_Reading text_.
Kevin Hart has come out of nowhere in the last few years to become one of the highest-paid comedians of all time, and one of the most recognizable actors. He and Dwayne “The Rock” Johnson can’t be ignored. You’re bound to see their faces at some point, whether that is on a talk show, a billboard, or at the movie theaters.
Earning $59 million last year, Kevin is a good rags-to-riches story to study. That’s why I read his book You Can’t Make This Up. I learned a lot about how he grew his personal brand over time, the personal and financial mistakes he made, and his positive mindset. Here is my book summary and notes.
Your life is the sum total of all the decisions you you made so if you don’t like your life, make different decisions.
Get over events that give you negative emotions quickly. He doesn’t dwell on something that causes depression, anger, or frustration, even though he had a dysfunctional, violent father. His dad was dishonest and had a tendency to steal. He would steal new toys and gadgets for his kids as gifts until his mom made him return them. He even stole money from his brother after his brother gave him a second chance by partnering with him in business.
He grew up poor. His mom bought him cheap alternatives for Christmas. He got girl’s tights when he asked for compression shorts for Christmas.
He attributes the systematized routine he had as a child to his success. As an actor now, he has scheduled out his day from when he wakes up until he goes to sleep. He gave an example day which was filled with meetings and filming, working all the way to 4 am.

_Excerpted records_.
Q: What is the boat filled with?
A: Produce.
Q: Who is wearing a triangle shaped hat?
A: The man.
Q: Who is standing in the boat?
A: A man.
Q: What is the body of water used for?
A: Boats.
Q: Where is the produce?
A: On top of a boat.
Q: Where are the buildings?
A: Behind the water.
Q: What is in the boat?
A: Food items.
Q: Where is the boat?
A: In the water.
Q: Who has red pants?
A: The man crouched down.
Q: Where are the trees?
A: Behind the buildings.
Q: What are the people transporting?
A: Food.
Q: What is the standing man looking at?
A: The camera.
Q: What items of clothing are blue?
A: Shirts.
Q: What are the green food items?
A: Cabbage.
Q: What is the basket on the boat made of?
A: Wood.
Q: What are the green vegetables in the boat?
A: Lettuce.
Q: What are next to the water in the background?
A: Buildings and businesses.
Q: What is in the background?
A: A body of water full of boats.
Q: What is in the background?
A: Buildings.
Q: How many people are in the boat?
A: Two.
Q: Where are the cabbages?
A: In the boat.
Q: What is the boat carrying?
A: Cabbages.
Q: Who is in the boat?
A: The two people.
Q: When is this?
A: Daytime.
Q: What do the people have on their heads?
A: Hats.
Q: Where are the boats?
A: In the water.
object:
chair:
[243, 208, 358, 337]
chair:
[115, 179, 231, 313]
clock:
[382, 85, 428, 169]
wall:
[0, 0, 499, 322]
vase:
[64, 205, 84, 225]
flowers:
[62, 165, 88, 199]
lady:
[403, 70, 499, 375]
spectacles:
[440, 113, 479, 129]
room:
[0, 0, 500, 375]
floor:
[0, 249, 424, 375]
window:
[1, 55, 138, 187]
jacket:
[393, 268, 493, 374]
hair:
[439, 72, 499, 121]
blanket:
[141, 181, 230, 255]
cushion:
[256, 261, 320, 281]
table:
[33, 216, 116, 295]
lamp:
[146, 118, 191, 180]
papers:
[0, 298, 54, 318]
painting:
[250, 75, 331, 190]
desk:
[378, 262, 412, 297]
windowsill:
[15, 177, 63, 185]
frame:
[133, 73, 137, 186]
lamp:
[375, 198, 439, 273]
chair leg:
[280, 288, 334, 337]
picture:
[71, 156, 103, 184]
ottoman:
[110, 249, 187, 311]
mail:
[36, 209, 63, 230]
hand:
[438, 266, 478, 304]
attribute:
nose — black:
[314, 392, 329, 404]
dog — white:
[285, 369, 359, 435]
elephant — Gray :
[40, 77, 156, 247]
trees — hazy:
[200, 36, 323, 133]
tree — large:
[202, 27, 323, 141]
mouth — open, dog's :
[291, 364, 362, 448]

_To do_.
Carry on the notes on Kevin Hart's book from the point where they stop, starting after the sentence about his day of meetings and filming until 4 am.

_Answer section_.
He credits his mother for helping him succeed. She made sure he didn’t so drugs, steal, or anything bad even though all the other kids were.
Growing up, Kevin didn’t have a choice of how his mom raised him so he accepted it. It is better to see the positive than to get resentful at what you can’t change, making it that much worse. He didn’t switch from resentment to gratitude and appreciation overnight, but he began the process.
The secret to life is have fun. The fun guy always has people, including girls, who want to hang around him because he makes even boring stuff fun.
Kevin wasn’t good with girls in school. His mom cut his hair for him, which gave him bald spots. He worked his way from the most popular girls in the school that went out with football players to the bottom, exhausting the school supply to find someone who gave him a chance. He found a girl who lived in his city but didn’t go to his school but she wasn’t pretty.
No matter how low you get or how dark it gets, have faith that you can get to the light because there is always tomorrow. Kevin was feeling lower than low when no one told him to apply to college, and he missed the deadline. He saw all his friends get into awesome colleges and get awards at the end of the year but him.
Love what you do.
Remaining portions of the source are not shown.